Grundsätzlich sei es für ihn aber "nicht normal oder absehbar" gewesen, dass auf der Neonazi-Plattform Hetze betrieben wird. "Das ist durch die Zeit hinweg immer mal wieder vorgekommen, aber die Zahl der nicht strafbaren Beiträge war sicherlich um das Fünffache höher." Die Begehung von Straftaten sei seinen Angaben zufolge "nicht das Ziel" der Seite gewesen. Viel mehr wollte man "ein soziales Netzwerk wie Facebook" anbieten.

Ralph-Thomas K. hatte eigenen Angaben zufolge das Portal mit Jutta V. betrieben, nachdem ein vorheriger Mitstreiter im Herbst 2012 verstarb. Bis zu sieben Stunden täglich wendete er hierfür, damals neben seinem eigentlichen Job, für die Betreuung der Seite auf. Er habe sich als Fachinformatiker zunächst für die Technik verantwortlich gefühlt – auch weil er zuvor bei technischen Belangen geholfen hatte. Bereits bevor er sich als Administrator engagierte, unterstützte er die Seite, die sich von Spenden finanzierte, auch finanziell: "Das habe ich gerne gemacht."

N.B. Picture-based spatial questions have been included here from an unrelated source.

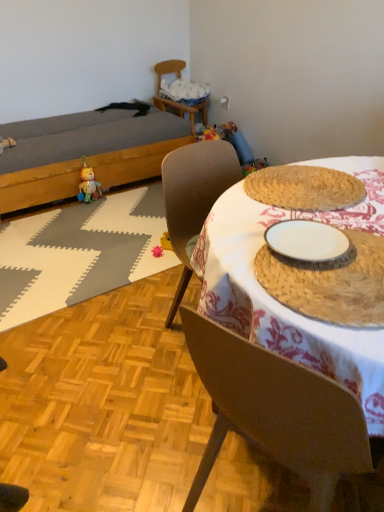
Question: From a real-world perspective, is rattan placemat at center above or below white matte plate at center?

Choices:
 (A) above
 (B) below

Answer: (B)

Question: Looking at the image, does rattan placemat at center seem bigger or smaller compared to white matte plate at center?

Choices:
 (A) small
 (B) big

Answer: (B)

Question: Which object is the farthest from the rattan placemat at center?

Choices:
 (A) woven straw placemat at center
 (B) white matte plate at center
 (C) wooden chair at upper center
 (D) matte gray bed at left
 (E) pink rubber toy at center, which is the 2th toy in top-to-bottom order

Answer: (C)

Question: Estimate the real-world distances between objects in this image. Which object is farther from the plush yellow bear at lower left, the second toy from the right?

Choices:
 (A) white ceramic plate at center
 (B) rattan placemat at center
 (C) wooden chair at upper center
 (D) pink rubber toy at center, which is the 2th toy in top-to-bottom order
 (E) matte gray bed at left

Answer: (A)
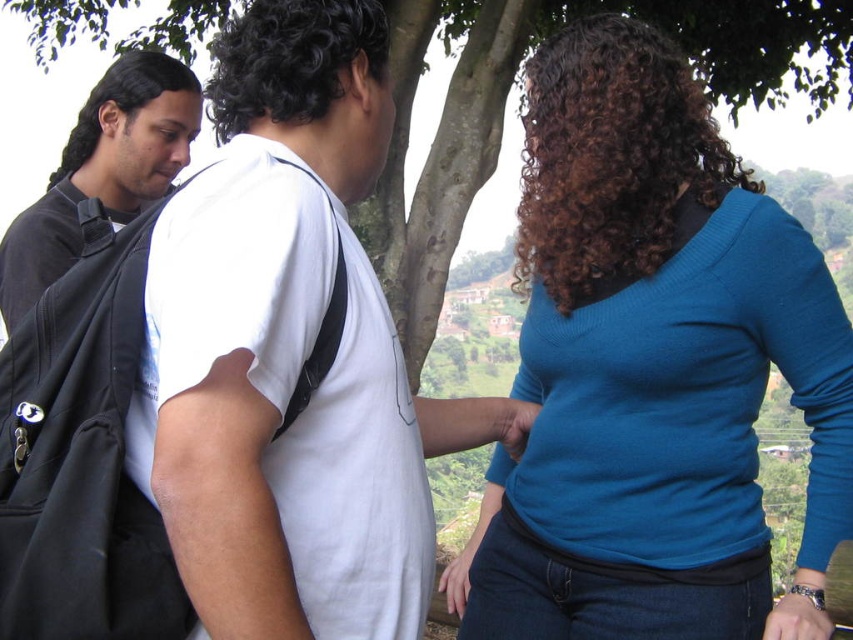
Question: Does blue knit sweater at upper right lie in front of white matte t-shirt at center?

Choices:
 (A) no
 (B) yes

Answer: (A)

Question: Does white matte t-shirt at center appear on the right side of black matte backpack at left?

Choices:
 (A) yes
 (B) no

Answer: (A)

Question: Which point is closer to the camera?

Choices:
 (A) blue knit sweater at upper right
 (B) black matte backpack at left
 (C) white matte t-shirt at center

Answer: (C)

Question: Does blue knit sweater at upper right have a greater width compared to white matte t-shirt at center?

Choices:
 (A) no
 (B) yes

Answer: (B)

Question: Which object is closer to the camera taking this photo?

Choices:
 (A) blue knit sweater at upper right
 (B) black matte backpack at left
 (C) white matte t-shirt at center

Answer: (C)

Question: Which point appears closest to the camera in this image?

Allerdings sah er für die Plattform dann keine Zukunft mehr. "Gegen Ende war die Bedeutung gleich Null, es gab nur noch Beleidigungen – die Seite wurde überflüssig." Er habe deshalb auch "Zweifel an der Sache" gehabt. Vielmehr wollte er nach Ablauf der Zahlungsperiode für den in Russland stationierten Server die Seite schließen, "das wäre ein paar Wochen nach der Verhaftung gewesen." Die Behörden kamen K. und V. aber zuvor: Im Zuge der Ermittlungen wurde die Internetseite Altermedia-Deutschland Ende Januar 2016 abgeschaltet. Die Angeklagten kamen daraufhin in Haft, wurden aber im März wieder auf freien Fuß gesetzt.

Die Verhandlung wird am kommenden Donnerstag fortgesetzt und soll bis in das nächste Jahr hinein andauern.